What is it
Stinging sea creatures include jellyfish, the Portuguese man-of-war, sea anemones, and some corals, all equipped with stinging cells called nematocysts. On contact with the skin they dis- charge a small barb and a dose of toxin.
You’re more likely to encounter jellyfish and the Portuguese man-of-war while swimming; divers should watch out for coral and sea anemones. Sea urchins, which live on the sea bottom but may show up in shallow water, have poisonous spines that can puncture the skin even through thongs or sneakers.
Causes and remedies
If you’re stung or stuck by any of these animals, get out of the water as calmly as you can, and if possible identify the culprit so that you can choose appropriate first aid measures. If you weren’t able to see what stung you, ask someone who knows the area. Then apply the remedies described here.
Only about 1 in 10 species of these translucent, bell-shaped blobs produces severe reactions in humans. But if you do come into contact with a toxic jellyfish’s trailing tentacles, you’re feel mild burning and stinging; long red weals that look like the marks of a whip will develop.
If you have to pull the tentacles off, protect your hand with cloth or a glove to keep the stingers off your skin. To deactivate the stinging cells, wash with sea water then apply rubbing alcohol, vinegar, or witch hazel. If possible, apply a papain-based meat tenderizer in paste form. This appears to break down the stinging cells (and the toxins in them) attached to your skin.

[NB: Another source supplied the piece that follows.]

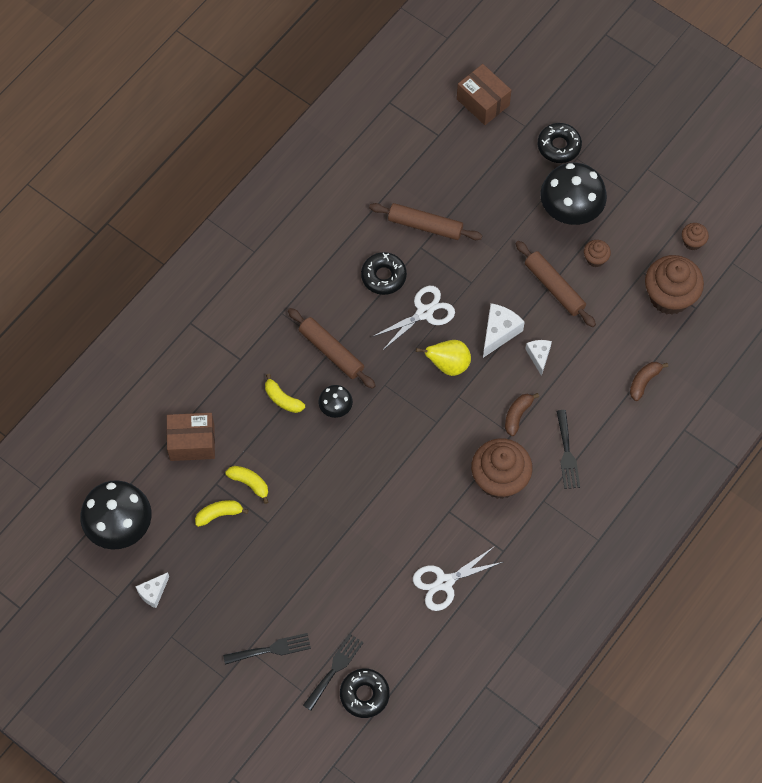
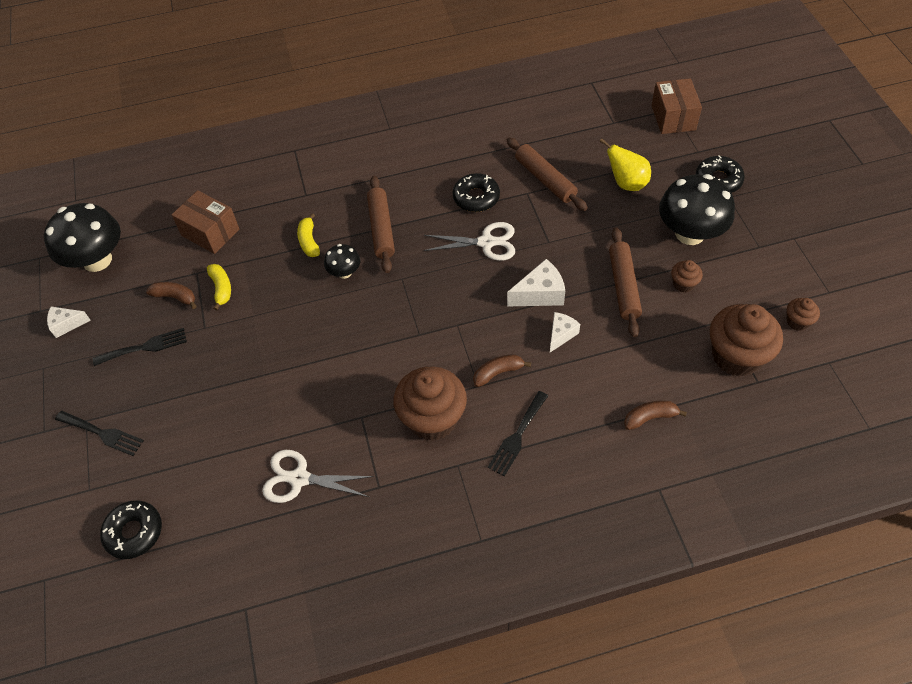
camera: 40 degrees right, 10 degrees down
yellow banana [195,500,249,527] -> brown banana [146,282,196,309]
black fork [303,634,364,711] -> black fork moved to [93,328,187,366]
yellow pear [416,340,471,376] -> yellow pear moved to [599,138,651,191]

A paste made of talcum, baking soda, or flour mixed with sea water may also help. When the paste is scraped off, the cells come with it.
Don’t rub the affected area or rinse with fresh water: this can discharge un-activated cells.

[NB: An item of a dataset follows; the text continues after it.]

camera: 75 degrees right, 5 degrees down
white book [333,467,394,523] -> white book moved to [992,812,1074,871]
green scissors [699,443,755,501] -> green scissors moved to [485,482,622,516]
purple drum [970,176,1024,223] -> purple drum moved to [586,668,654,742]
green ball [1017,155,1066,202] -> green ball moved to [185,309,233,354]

If pain persists, a nonprescription topical anesthetic (such as one containing a “-caine” ingredient) can be applied.
The Portuguese man-of-war
Bright blue or purple and red, this is actually a colony of many individual jellyfish at two stages of development. The floating colonies are easy to spot, but their transparent tentacles, which can trail invisibly for as far as 60 feet, are not.
Contact with the skin provokes red weals similar to jellyfish stings, but the burning and pain can be far more severe. Shortness of breath, nausea, stomach cramps, and shock may ensue. Treatment is similar to that for jellyfish stings (you can also try ammonia), but in some cases you may need to see a doctor.
On contact, some corals release toxins; fragments may break off and become embedded in your skin. Apply calamine lotion or rubbing alcohol, and if there is an abrasion, remove fragments with anything at hand: for instance, a towel, a handkerchief, tweezers, or a needle. Wash with soap and water.
These flowerlike creatures live fixed to the sea floor; their waving tentacles are equipped with stinging cells. If you step on one, follow the same measures as for jellyfish; do not rub the skin and do not rinse with fresh water.
Also floor dwellers, sea urchins are protected with toxic spines; broken-off spines can cause secondary infections if they are not removed. A scrub with soap and water will get rid of some. Extract others with a sterilized needle or tweezers; a doctor may have to pull out the remainder.
Hot compresses or immersion of the foot in hot water increases blood flow, which helps remove the toxins. Since the punctured foot may be numb, check the water temperature with your hand or uninjured foot.
Check ahead of time on the hazards that may be lurking off the beaches where you plan to spend your vacation. Pack a small first aid kit with the following items: needles and tweezers, rubbing alcohol or calamine lotion, and meat tenderizer.